The paperclip maximizer doesn't begin as a self reproducing pattern, but it doesn't seem like it would go very far if it didn't build more paperclip maximizers in addition to building more paperclips. And it would probably want to have it's own copies be maximized as well, or it might self destruct into paperclips. This means it would have to consider itself a form of paperclip, since that is explicitly the only thing it maximizes for, since it isn't a [paperclip and paperclip maximizer] maximizer which seems to mean it is very likely it resolves into building copies of itself.
Does that rephrase fix the problems in my earlier post?
And it would probably want to have it's own copies be maximized as well [...] This means it would have to consider itself a form of paperclip
That's the problematic step. If maximizing copies of itself if what maximizes paperclips, it happens automatically. It doesn't have to decide "paperclips" stands for "paperclips and the 837 things I've found maximize them". It notices "making copies leads to more paperclips than self-destructing into paperclips", and moves on. Like you're not afraid that, if you don't believe growing cocoa beans is inherently virtuous, you might try to disassemble farms and build chocolate from their atoms.
(Why? Because it's fun.)
1) Do paperclip maximizers care about paperclip mass, paperclip count, or both? More concretely, if you have a large, finite amount of metal, you can make it into N paperclips or N+1 smaller paperclips. If all that matters is paperclip mass, then it doesn't matter what size the paperclips are, as long as they can still hold paper. If all that matters is paperclip count, then, all else being equal, it seems better to prefer smaller paperclips.
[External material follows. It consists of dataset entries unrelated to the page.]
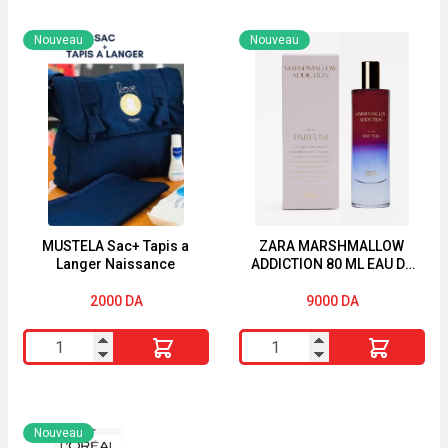
YVES
Shampoing
ROCHER
Enfants
Nouveau
Nouveau
Lait
2en1
Corps
Abricot
Mangue
Roi
&
Lion
Coriandre
Ultra
390ml
Doux
250ml
MUSTELA Sac+ Tapis a
ZARA MARSHMALLOW
Langer Naissance
ADDICTION 80 ML EAU DE
PARFUM
2000
DA
9000
DA
quantité
quantité
de
de
MUSTELA
ZARA
Sac+
MARSHMALLOW
Nouveau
2) It's not hard to understand how to maximize the number of paperclips in space, but how about in time? Once it's made, does it matter how long a paperclip continues to exist? Is it better to have one paperclip that lasts for 10,000 years and is then destroyed, or 10,000 paperclips that are all destroyed after 1 year? Do discount rates apply to paperclip maximization? In other words, is it better to make a paperclip now than it is to make it ten years from now?
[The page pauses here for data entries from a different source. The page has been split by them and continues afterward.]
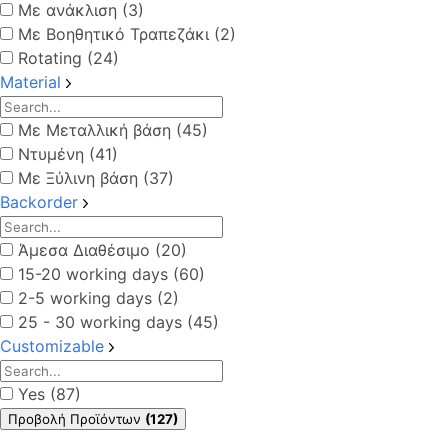
Με ανάκλιση (3)
Με Βοηθητικό Τραπεζάκι (2)
Rotating (24)
Material
Με Μεταλλική βάση (45)
Ντυμένη (41)
Με Ξύλινη βάση (37)
Backorder
Άμεσα Διαθέσιμο (20)
15-20 working days (60)
2-5 working days (2)
25 - 30 working days (45)
Customizable
Yes (87)
Προβολή Προϊόντων
(127)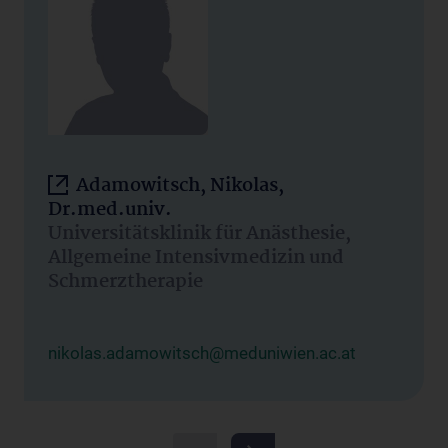
Adamowitsch, Nikolas,
Dr.med.univ.
Universitätsklinik für Anästhesie,
Allgemeine Intensivmedizin und
Schmerztherapie
nikolas.adamowitsch@meduniwien.ac.at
3) Some paperclip maximizers claim want to maximize paperclip <i>production</i>. This is not the same as maximizing paperclip count. Given a fixed amount of metal, a paperclip count maximizer would make the maximum number of paperclips possible, and then stop. A paperclip production maximizer that didn't care about paperclip count would find it useful to recycle existing paperclips, melting them down so that new ones could be made. Which approach is better?
4) More generally, are there any conditions under which the paperclip-maximizing thing to do involves destroying existing paperclips? It's easy to imagine scenarios in which destroying some paperclips causes there to be more paperclips in the future. (For example, one could melt down existing paperclips and use the metal to make smaller ones.)